We asked Professor Callum G Fraser to share his expert insight on the recently rolled out Faecal Immunochemical Test (FIT). Callum set up the laboratory for the Scottish arm of the UK Colorectal Cancer Screening pilot and continued to direct the Scottish Bowel Screening Centre Laboratory until pilot screening rounds evolved to a fully rolled out programme. He continues to participate in research on uses of FIT. He was a Founding Member of the Expert Working Group on FIT, Colorectal Cancer Screening Committee, World Endoscopy Organization. He has authored many publications on faecal testing. FOBT is the acronym for Faecal Occult Blood Test, a test for the presence of “hidden” blood in faeces.
Traditional gFOBT were based on detection of peroxidase activity, a property of the haem component of haemoglobin, as blue colour developing when peroxide was added to the faecal samples on the guaiac containing test card. Randomised controlled trials showed that these could be used very successfully in bowel screening. The newer FIT tests detect even smaller amounts of haemoglobin using antibodies specific to the globin component and have many superior performance characteristics which improve bowel screening.
1. The new FIT only requires one faecal sample, but the older traditional FOBT used two samples from each of three faeces: are we decreasing the chances of picking up any intermittent bleeding?
The use of one sample for FIT versus two or three samples has been studied in depth. In fact, there seems little benefit in collecting two or three samples, although clinical sensitivity is increased somewhat. At low faecal haemoglobin concentration cut-offs, FIT detects smaller amounts of blood than traditional gFOBT and this might explain the much improved screening performance of one sample FIT over gFOBT. FIT has many positive attributes, including that the use of one only specimen collection device increases participation, especially in the “hard to reach” groups. Most FIT-based screening programmes use one only sample.

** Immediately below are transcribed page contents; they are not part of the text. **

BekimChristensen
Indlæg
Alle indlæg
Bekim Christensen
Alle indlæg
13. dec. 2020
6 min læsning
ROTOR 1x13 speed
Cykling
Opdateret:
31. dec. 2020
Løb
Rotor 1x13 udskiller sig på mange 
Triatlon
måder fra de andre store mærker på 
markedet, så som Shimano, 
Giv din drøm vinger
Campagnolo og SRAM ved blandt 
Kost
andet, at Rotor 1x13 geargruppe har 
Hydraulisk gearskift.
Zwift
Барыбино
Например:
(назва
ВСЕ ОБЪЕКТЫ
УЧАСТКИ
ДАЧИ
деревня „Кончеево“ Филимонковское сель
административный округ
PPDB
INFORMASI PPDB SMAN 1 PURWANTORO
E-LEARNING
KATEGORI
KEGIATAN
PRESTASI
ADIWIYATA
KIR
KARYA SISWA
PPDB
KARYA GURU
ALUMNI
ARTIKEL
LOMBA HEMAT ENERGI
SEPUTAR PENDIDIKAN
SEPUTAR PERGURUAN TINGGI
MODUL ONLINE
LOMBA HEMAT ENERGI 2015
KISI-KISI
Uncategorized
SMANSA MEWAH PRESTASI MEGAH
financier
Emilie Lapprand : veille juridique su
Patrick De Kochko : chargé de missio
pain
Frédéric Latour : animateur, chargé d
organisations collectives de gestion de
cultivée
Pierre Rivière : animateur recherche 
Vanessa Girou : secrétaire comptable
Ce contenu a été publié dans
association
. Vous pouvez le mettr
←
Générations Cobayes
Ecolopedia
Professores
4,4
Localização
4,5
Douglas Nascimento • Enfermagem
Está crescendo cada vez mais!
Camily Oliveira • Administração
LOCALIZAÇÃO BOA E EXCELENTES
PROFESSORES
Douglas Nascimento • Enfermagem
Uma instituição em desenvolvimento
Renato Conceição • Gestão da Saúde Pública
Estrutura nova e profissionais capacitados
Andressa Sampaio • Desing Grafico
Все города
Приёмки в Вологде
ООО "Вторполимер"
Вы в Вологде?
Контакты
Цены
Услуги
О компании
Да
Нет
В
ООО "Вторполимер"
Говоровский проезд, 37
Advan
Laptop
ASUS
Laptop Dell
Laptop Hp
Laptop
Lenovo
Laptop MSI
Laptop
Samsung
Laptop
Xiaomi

And more tests per participant are more costly!
2. Are we sure that the cut-off for detecting blood in the faeces is the right one?
Deciding the faecal haemoglobin concentration cut-off(s) to apply in asymptomatic population bowel screening is difficult. As the cut-off is increased, the detection rate of cancer and higher-risk adenoma falls, while the positive predictive value and interval cancer proportion rise. Most importantly, the positivity rate and, in consequence, the colonoscopy demand fall. Many programmes, including those in Scotland, New Zealand, Ireland and The Netherlands, decide the cut-off based on the availability of colonoscopy. As colonoscopy capacity increases, and referrals to secondary care fall due to use of FIT in assessment of patients presenting in primary care with symptoms, the cut-off used in screening can be decreased, making for an investigation that detects more colorectal disease.
3. Are the new tests significantly more costly than the old FOBT and how can this be justified?
Although the cost of the one FIT test is higher than one gFOBT card, the test itself is a small fraction of the overall cost of a screening programme. A thorough cost benefit analysis was done as part of the positive case for the introduction of FIT as a first-line test in Scotland.
4. How soon do you think FIT will be superseded by newer, more sophisticated technology for population screening purposes?
There are many emerging possibilities involving identifying alterations in genetic, epigenetic, protein and volatile organic markers. There is a “multi-target” test involving detection of a number of faecal biomarkers, including hemoglobin, which is now marketed quite successfully in the US. There are also a number of “blood tests”, either available now or in research, but these seem rather poor at detecting early cancers. These faecal and blood tests are relatively costly and seem unlikely to be widely used in population-based screening in resource limited countries for some considerable time.
5. How long does the test last? If I wait six months to complete and return it, will it still work?
Usually, yes. A participant’s test cycle is based on the “use by” date, which is on the label of the FIT specimen collection device. A participant who returns a kit after that date is sent a letter explaining that the device has expired and a new FIT invitation is issued. Of course, in Scotland, reminders are posted six weeks after initial invitation if the specimen collection device has not been returned.